This is what I wanted. Thanks Zane<3


----------



## Cubenovice (Jan 18, 2012)

Currently at work so cannot watch but I can already say this:

THANK YOU!

Going to switch to M2 in due time but first wanted to set a comp result with full OP.
If this tutorial is as good as your previous one I might switch sooner


----------



## chardison1980 (Jan 18, 2012)

very nicely done, thanks


----------



## emolover (Jan 18, 2012)

I can't wait to watch this when I get home.


----------



## ~Adam~ (Jan 18, 2012)

Good video. Thank you.


----------



## rubiksarlen (Jan 18, 2012)

For those special commutator techniques you showed in the progression video, it is impossible to use it when there are 2 edges in the M-slice to solve, right? Also, thanks for your very helpful tut!


----------



## Zane_C (Jan 18, 2012)

rubiksarlen said:


> For those special commutator techniques you showed in the progression video, it is impossible to use it when there are 2 edges in the M-slice to solve, right? Also, thanks for your very helpful tut!


If there are originally 2 targets in the M-slice, they can still be setup to one of these commutators, but the setup may be quite complicated (well over 1 move). You're welcome.


----------



## timelonade (Jan 18, 2012)

This is really cool! Thanks! And I love how you say "prime" xD


----------



## jonlin (Mar 7, 2012)

To shoot to RB and LB do:
u R u'
u' L u
Much better, isn't it?


----------



## JonnyWhoopes (Mar 7, 2012)

jonlin said:


> To shoot to RB and LB do:
> u R u'
> u' L u
> Much better, isn't it?


 
Holy poop, why have I never thought of that?


----------



## Rpotts (Mar 7, 2012)

jonlin said:


> To shoot to RB and LB do:
> u R u'
> u' L u
> Much better, isn't it?



This is pretty cool.
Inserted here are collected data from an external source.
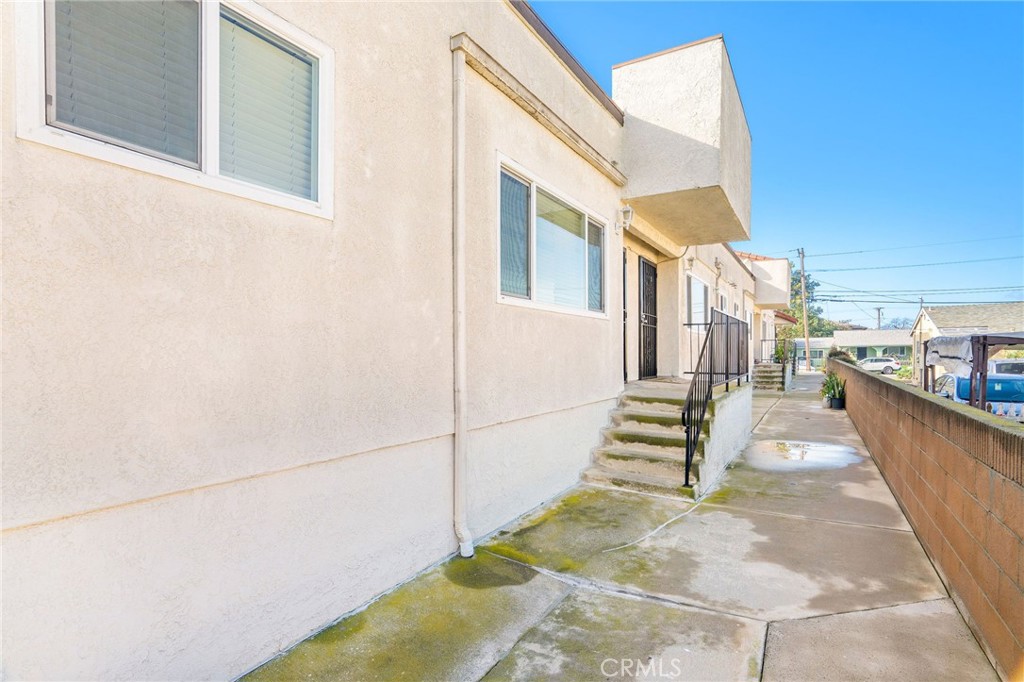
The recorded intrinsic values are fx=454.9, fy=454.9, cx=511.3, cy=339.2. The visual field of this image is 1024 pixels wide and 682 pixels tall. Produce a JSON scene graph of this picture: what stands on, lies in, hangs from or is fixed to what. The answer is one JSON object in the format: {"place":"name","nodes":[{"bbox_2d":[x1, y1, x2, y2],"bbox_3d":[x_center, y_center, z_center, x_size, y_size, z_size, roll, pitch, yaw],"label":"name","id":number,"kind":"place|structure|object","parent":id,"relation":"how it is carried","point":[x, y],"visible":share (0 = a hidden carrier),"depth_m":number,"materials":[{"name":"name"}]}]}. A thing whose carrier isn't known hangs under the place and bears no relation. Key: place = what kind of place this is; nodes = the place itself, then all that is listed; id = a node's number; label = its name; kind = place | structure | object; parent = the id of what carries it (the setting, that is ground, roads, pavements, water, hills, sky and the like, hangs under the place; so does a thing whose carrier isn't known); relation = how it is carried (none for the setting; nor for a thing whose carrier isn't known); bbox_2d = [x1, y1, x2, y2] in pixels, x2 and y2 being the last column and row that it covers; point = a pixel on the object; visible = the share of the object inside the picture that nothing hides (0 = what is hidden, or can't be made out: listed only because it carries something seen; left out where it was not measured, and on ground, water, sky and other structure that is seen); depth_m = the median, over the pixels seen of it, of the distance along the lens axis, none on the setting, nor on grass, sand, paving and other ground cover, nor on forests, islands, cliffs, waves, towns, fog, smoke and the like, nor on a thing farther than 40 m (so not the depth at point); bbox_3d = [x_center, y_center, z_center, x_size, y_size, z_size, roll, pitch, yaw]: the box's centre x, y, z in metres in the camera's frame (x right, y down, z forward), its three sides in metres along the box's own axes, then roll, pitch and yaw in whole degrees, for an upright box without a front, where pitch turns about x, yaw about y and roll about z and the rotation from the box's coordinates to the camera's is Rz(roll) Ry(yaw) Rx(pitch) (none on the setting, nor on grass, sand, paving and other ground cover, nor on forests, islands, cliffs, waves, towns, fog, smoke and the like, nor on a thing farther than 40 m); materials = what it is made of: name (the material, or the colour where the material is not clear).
{"place":"outdoors","nodes":[
{"label":"outdoors","id":0,"kind":"place"},
{"bbox_2d":[1,0,770,679],"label":"house","id":1,"kind":"structure","parent":0,"point":[598,329],"depth_m":2.53,"materials":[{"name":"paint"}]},
{"bbox_2d":[14,0,332,220],"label":"window","id":2,"kind":"structure","parent":1,"relation":"in","point":[213,171],"depth_m":2.08,"materials":[{"name":"white"}]},
{"bbox_2d":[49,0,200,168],"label":"window blind","id":3,"kind":"object","parent":2,"relation":"attached to","point":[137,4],"visible":0.64,"depth_m":1.89,"materials":[{"name":"grey plastic"}]},
{"bbox_2d":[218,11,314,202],"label":"window blind","id":4,"kind":"object","parent":2,"relation":"attached to","point":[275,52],"visible":0.52,"depth_m":2.32,"materials":[{"name":"white plastic"}]},
{"bbox_2d":[450,44,473,562],"bbox_3d":[-0.379,-0.254,3.454,0.270,3.898,0.177,0,0,33],"label":"downspout","id":5,"kind":"object","parent":1,"relation":"attached to","point":[459,490],"visible":0.98,"depth_m":3.47,"materials":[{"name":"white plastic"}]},
{"bbox_2d":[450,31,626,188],"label":"gutter","id":6,"kind":"object","parent":1,"relation":"attached to","point":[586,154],"visible":0.96,"depth_m":4.30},
{"bbox_2d":[495,154,607,319],"bbox_3d":[0.465,-0.894,5.092,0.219,1.390,2.685,0,0,33],"label":"window","id":7,"kind":"structure","parent":1,"relation":"in","point":[503,299],"depth_m":4.97,"materials":[{"name":"glass"}]},
{"bbox_2d":[500,167,531,300],"bbox_3d":[0.006,-0.994,4.329,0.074,1.078,0.656,0,0,33],"label":"window blind","id":8,"kind":"object","parent":7,"relation":"attached to","point":[512,179],"visible":0.43,"depth_m":4.33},
{"bbox_2d":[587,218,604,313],"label":"window blind","id":9,"kind":"object","parent":7,"relation":"attached to","point":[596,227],"visible":0.36,"depth_m":5.98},
{"bbox_2d":[622,247,627,387],"bbox_3d":[1.512,-0.223,6.943,0.213,2.373,1.121,0,0,33],"label":"door","id":10,"kind":"structure","parent":1,"relation":"in","point":[624,335],"depth_m":7.28,"materials":[{"name":"black metal"}]},
{"bbox_2d":[619,204,633,229],"bbox_3d":[1.608,-1.748,6.451,0.249,0.346,0.186,0,0,33],"label":"wall lamp","id":11,"kind":"object","parent":1,"relation":"attached to","point":[628,207],"visible":0.97,"depth_m":6.39,"materials":[{"name":"white metal"}]},
{"bbox_2d":[638,256,658,379],"bbox_3d":[2.611,-0.268,8.755,0.180,2.415,1.264,0,0,33],"label":"front door","id":12,"kind":"structure","parent":1,"relation":"in","point":[644,269],"depth_m":8.71,"materials":[{"name":"black metal"}]},
{"bbox_2d":[615,35,751,244],"bbox_3d":[2.840,-2.994,7.759,2.050,2.167,2.925,0,0,33],"label":"balcony","id":13,"kind":"structure","parent":1,"relation":"attached to","point":[710,134],"depth_m":6.67,"materials":[{"name":"beige paint"}]},
{"bbox_2d":[686,255,694,269],"bbox_3d":[3.746,-1.617,9.547,0.187,0.293,0.173,0,0,33],"label":"wall lamp","id":14,"kind":"object","parent":1,"relation":"attached to","point":[690,259],"visible":0.94,"depth_m":9.50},
{"bbox_2d":[685,272,710,326],"bbox_3d":[4.175,-0.786,10.328,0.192,1.495,2.215,0,0,33],"label":"window","id":15,"kind":"structure","parent":1,"relation":"in","point":[702,295],"depth_m":10.40,"materials":[{"name":"white"}]},
{"bbox_2d":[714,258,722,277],"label":"wall lamp","id":16,"kind":"object","parent":1,"relation":"attached to","point":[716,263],"visible":0.97,"depth_m":11.34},
{"bbox_2d":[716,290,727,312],"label":"window","id":17,"kind":"structure","parent":1,"relation":"in","point":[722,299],"depth_m":12.16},
{"bbox_2d":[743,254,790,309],"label":"balcony","id":18,"kind":"structure","parent":1,"relation":"attached to","point":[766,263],"depth_m":20.20,"materials":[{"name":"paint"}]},
{"bbox_2d":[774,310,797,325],"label":"awning","id":19,"kind":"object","parent":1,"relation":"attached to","point":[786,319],"visible":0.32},
{"bbox_2d":[242,373,996,681],"label":"concrete walkway","id":20,"kind":"structure","parent":0,"point":[894,615],"materials":[{"name":"grey concrete"}]},
{"bbox_2d":[584,377,751,499],"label":"concrete steps","id":21,"kind":"structure","parent":20,"relation":"on","point":[670,470],"depth_m":5.91,"materials":[{"name":"concrete"}]},
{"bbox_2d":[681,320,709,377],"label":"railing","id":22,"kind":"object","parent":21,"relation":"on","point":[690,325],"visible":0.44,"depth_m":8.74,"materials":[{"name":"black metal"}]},
{"bbox_2d":[682,309,748,487],"bbox_3d":[2.872,0.560,6.319,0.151,2.154,3.694,0,0,33],"label":"metal railing","id":23,"kind":"object","parent":21,"relation":"on","point":[688,460],"visible":0.89,"depth_m":5.78,"materials":[{"name":"black metal"}]},
{"bbox_2d":[752,362,786,391],"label":"side steps","id":24,"kind":"structure","parent":20,"relation":"on","point":[760,374],"depth_m":17.07,"materials":[{"name":"concrete"}]},
{"bbox_2d":[762,339,796,370],"bbox_3d":[11.374,0.688,19.752,1.783,1.522,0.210,0,0,33],"label":"metal railing","id":25,"kind":"object","parent":24,"relation":"on","point":[794,360],"visible":0.56,"depth_m":19.58,"materials":[{"name":"black metal"}]},
{"bbox_2d":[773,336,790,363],"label":"potted plant","id":26,"kind":"object","parent":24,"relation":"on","point":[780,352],"visible":0.65,"depth_m":19.82,"materials":[{"name":"green plant"}]},
{"bbox_2d":[744,440,862,471],"label":"puddle","id":27,"kind":"object","parent":20,"relation":"on","point":[826,448],"visible":0.93,"materials":[{"name":"liquid"}]},
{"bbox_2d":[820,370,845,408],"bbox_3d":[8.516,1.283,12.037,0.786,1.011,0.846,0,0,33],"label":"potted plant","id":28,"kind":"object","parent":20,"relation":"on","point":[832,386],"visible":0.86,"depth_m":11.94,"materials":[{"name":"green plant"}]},
{"bbox_2d":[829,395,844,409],"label":"plant pot","id":29,"kind":"object","parent":20,"relation":"on","point":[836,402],"visible":0.72,"depth_m":11.80,"materials":[{"name":"black plastic"}]},
{"bbox_2d":[530,0,1023,325],"label":"sky","id":30,"kind":"structure","parent":0,"point":[1014,30],"materials":[{"name":"blue"}]},
{"bbox_2d":[793,338,832,367],"label":"distant house","id":31,"kind":"structure","parent":0,"point":[812,342],"materials":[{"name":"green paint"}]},
{"bbox_2d":[829,328,913,364],"label":"distant house","id":32,"kind":"structure","parent":0,"point":[864,333],"materials":[{"name":"paint"}]},
{"bbox_2d":[829,355,1023,679],"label":"block wall","id":33,"kind":"structure","parent":0,"point":[900,392],"depth_m":3.02,"materials":[{"name":"concrete"}]},
{"bbox_2d":[910,302,1023,377],"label":"neighboring house","id":34,"kind":"structure","parent":0,"point":[924,323],"depth_m":30.69,"materials":[{"name":"beige paint"}]},
{"label":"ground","id":35,"kind":"structure","parent":0},
{"bbox_2d":[796,247,810,369],"bbox_3d":[25.426,-2.578,39.584,0.808,11.358,0.708,0,0,33],"label":"utility pole","id":36,"kind":"object","parent":35,"relation":"on","point":[802,265],"visible":0.92,"depth_m":39.48,"materials":[{"name":"brown wood"}]},
{"bbox_2d":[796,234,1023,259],"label":"power line","id":37,"kind":"object","parent":36,"relation":"attached to","point":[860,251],"visible":0.95,"depth_m":32.50,"materials":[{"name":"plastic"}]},
{"bbox_2d":[801,281,1023,297],"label":"power line","id":38,"kind":"object","parent":36,"relation":"attached to","point":[818,285],"visible":0.94,"depth_m":31.86,"materials":[{"name":"black"}]},
{"bbox_2d":[782,266,834,335],"label":"tree","id":39,"kind":"object","parent":35,"relation":"on","point":[818,319],"visible":0.39,"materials":[{"name":"green plant"}]},
{"bbox_2d":[827,348,856,364],"bbox_3d":[13.541,1.169,18.775,1.312,1.654,1.879,0,0,33],"label":"shrub","id":40,"kind":"object","parent":35,"relation":"on","point":[842,358],"visible":0.32,"depth_m":18.40,"materials":[{"name":"green plant"}]},
{"bbox_2d":[857,356,901,373],"bbox_3d":[31.051,2.348,39.717,4.838,1.532,1.789,0,0,33],"label":"white car","id":41,"kind":"object","parent":35,"relation":"on","point":[874,364],"visible":0.74,"depth_m":38.50,"materials":[{"name":"white metal"}]},
{"bbox_2d":[875,307,883,330],"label":"utility pole","id":42,"kind":"object","parent":35,"relation":"on","point":[878,311],"visible":0.42,"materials":[{"name":"brown wood"}]},
{"bbox_2d":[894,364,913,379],"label":"shrub","id":43,"kind":"object","parent":35,"relation":"on","point":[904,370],"visible":0.52,"depth_m":26.03,"materials":[{"name":"green plant"}]},
{"bbox_2d":[924,331,1023,410],"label":"carport","id":44,"kind":"object","parent":35,"relation":"on","point":[982,376],"visible":0.62,"depth_m":8.11,"materials":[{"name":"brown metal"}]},
{"bbox_2d":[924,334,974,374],"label":"tarp","id":45,"kind":"object","parent":44,"relation":"hanging from","point":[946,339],"visible":0.64,"depth_m":8.67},
{"bbox_2d":[932,372,1023,419],"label":"car","id":46,"kind":"object","parent":35,"relation":"on","point":[962,380],"visible":0.39,"depth_m":9.85,"materials":[{"name":"blue metal"}]},
{"bbox_2d":[988,359,1023,375],"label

I had a similar reaction to JonnyWhoopes lol.

RU : R u R u'
RB : u R u'
RD : R' u R u'
RF : R2 u R u'

LU : L' u' L' u
LB : u' L' u
LD : L u' L' u
LF : L2 u' L' u


----------



## Zane_C (Mar 7, 2012)

jonlin said:


> To shoot to RB and LB do:
> u R u'
> u' L u
> Much better, isn't it?


Indeed, those setups are edited in now. Thanks.


----------



## JasonK (Mar 7, 2012)

jonlin said:


> To shoot to RB and LB do:
> u R u'
> u' L u
> Much better, isn't it?


 
I feel like such an ***** for not thinking of that...

EDIT: I also feel like an ***** for not realising that the word ***** gets censored...


----------



## Jakube (Mar 7, 2012)

WTF2L? said:


> I feel like such an ***** for not thinking of that...


 
Me too! 

From now on: no more cube rotations during edges!


----------



## aronpm (Mar 7, 2012)

jonlin said:


> To shoot to RB and LB do:
> u R u'
> u' L u
> Much better, isn't it?


 
Instead of u' L' u you can do u R' u'.

I have seen these before but I didn't really like them because I had to move where my fingers grip the cube to do u moves. I use u moves sometimes now so this insertion could be useful


----------